-- Exercise aim --
Find all lines below containing the string "Grüße" and return them.

-- Records for this task --
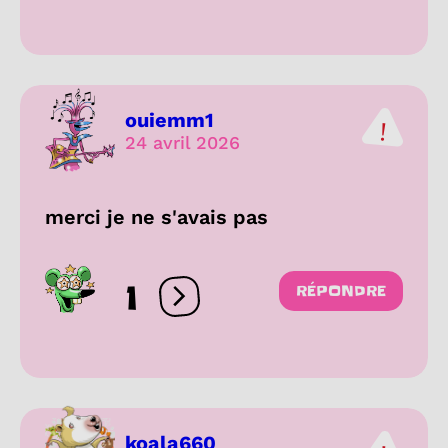
ouiemm1
24 avril 2026
merci je ne s'avais pas
1
RÉPONDRE
Ouvrir les réactions
koala660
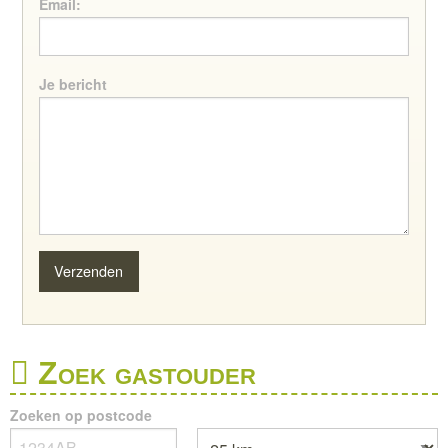
Email:
Je bericht
Zoek gastouder
Zoeken op postcode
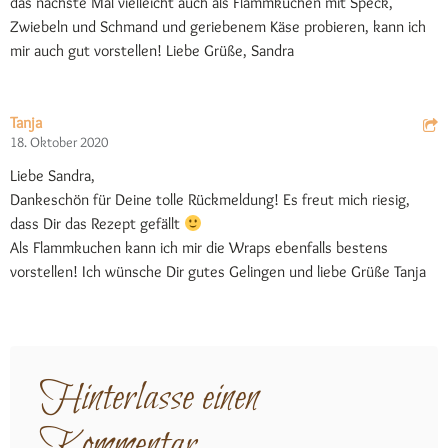
das nächste Mal vielleicht auch als Flammkuchen mit Speck,
Zwiebeln und Schmand und geriebenem Käse probieren, kann ich
mir auch gut vorstellen! Liebe Grüße, Sandra
Tanja
18. Oktober 2020
Liebe Sandra,
Dankeschön für Deine tolle Rückmeldung! Es freut mich riesig,
dass Dir das Rezept gefällt
Als Flammkuchen kann ich mir die Wraps ebenfalls bestens
vorstellen! Ich wünsche Dir gutes Gelingen und liebe Grüße Tanja
Hinterlasse einen
Kommentar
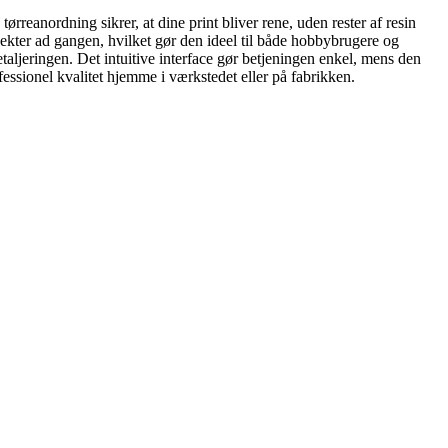
anordning sikrer, at dine print bliver rene, uden rester af resin
bjekter ad gangen, hvilket gør den ideel til både hobbybrugere og
aljeringen. Det intuitive interface gør betjeningen enkel, mens den
ssionel kvalitet hjemme i værkstedet eller på fabrikken.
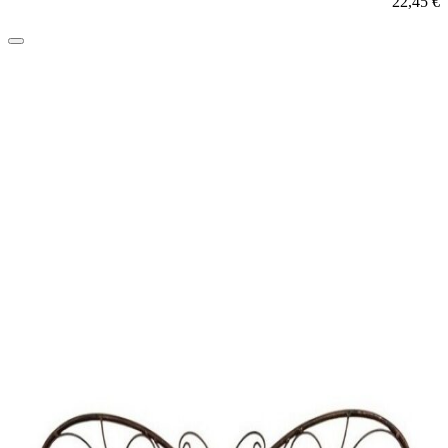
22,45
€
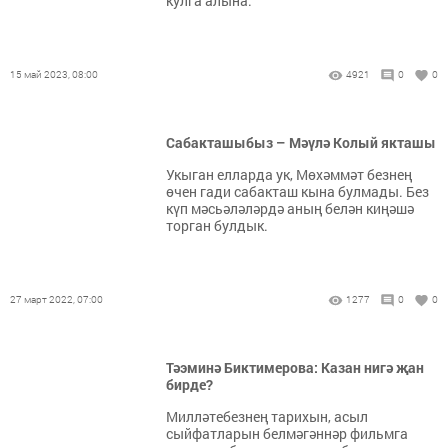
кулга алына.
15 май 2023, 08:00
4921
0
0
Сабакташыбыз – Мәүлә Колый якташы
Укыган елларда ук, Мөхәммәт безнең
өчен гади сабакташ кына булмады. Без
күп мәсьәләләрдә аның белән киңәшә
торган булдык.
27 март 2022, 07:00
1277
0
0
Тәэминә Биктимерова: Казан нигә җан
бирде?
Милләтебезнең тарихын, асыл
сыйфатларын белмәгәннәр фильмга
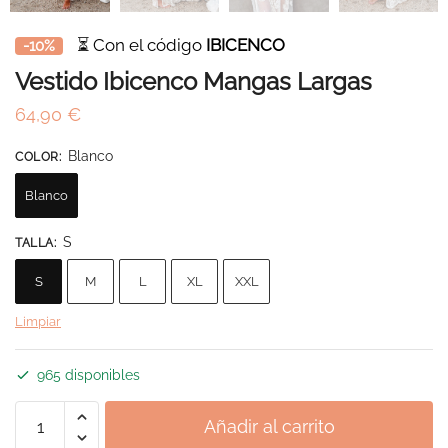
⏳ Con el código
IBICENCO
-10%
Vestido Ibicenco Mangas Largas
64,90
€
Blanco
COLOR
:
Blanco
S
TALLA
:
S
M
L
XL
XXL
Limpiar
965 disponibles
Vestido
Añadir al carrito
Ibicenco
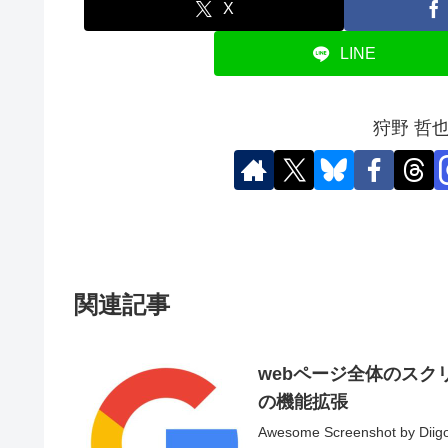
X
LINE
狩野 哲
関連記事
webページ全体のスクリ
の機能拡張
Awesome Screenshot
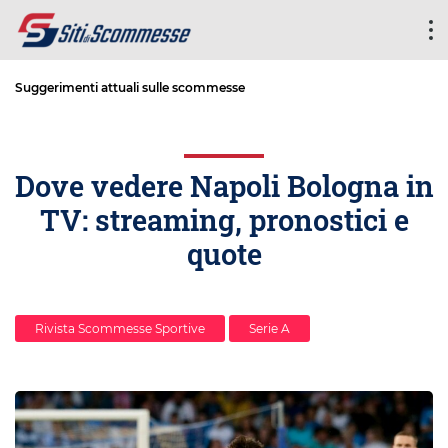
Suggerimenti attuali sulle scommesse
Dove vedere Napoli Bologna in
TV: streaming, pronostici e
quote
Rivista Scommesse Sportive
Serie A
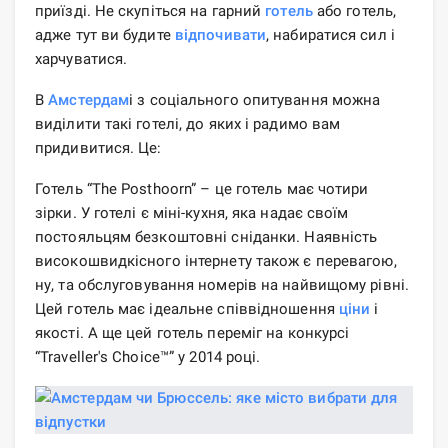
приїзді. Не скупіться на гарний
готель
або готель,
адже тут ви будите
відпочивати
, набиратися сил і
харчуватися.
В
Амстердам
і з соціального опитування можна
виділити такі готелі, до яких і радимо вам
придивитися. Це:
Готель “The Posthoorn” – це готель має чотири
зірки. У готелі є міні-кухня, яка надає своїм
постояльцям безкоштовні сніданки. Наявність
високошвидкісного інтернету також є перевагою,
ну, та обслуговування номерів на найвищому рівні.
Цей готель має ідеальне співвідношення
ціни
і
якості. А ще цей готель переміг на конкурсі
“Traveller's Choice™” у 2014 році.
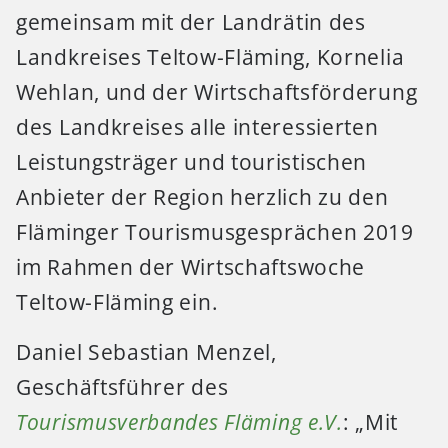
gemeinsam mit der Landrätin des
Landkreises Teltow-Fläming, Kornelia
Wehlan, und der Wirtschaftsförderung
des Landkreises alle interessierten
Leistungsträger und touristischen
Anbieter der Region herzlich zu den
Fläminger Tourismusgesprächen 2019
im Rahmen der Wirtschaftswoche
Teltow-Fläming ein.
Daniel Sebastian Menzel,
Geschäftsführer des
Tourismusverbandes Fläming e.V.
: „Mit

-- Problem solution --
mir auch gut vorstellen! Liebe Grüße, Sandra
vorstellen! Ich wünsche Dir gutes Gelingen und liebe Grüße Tanja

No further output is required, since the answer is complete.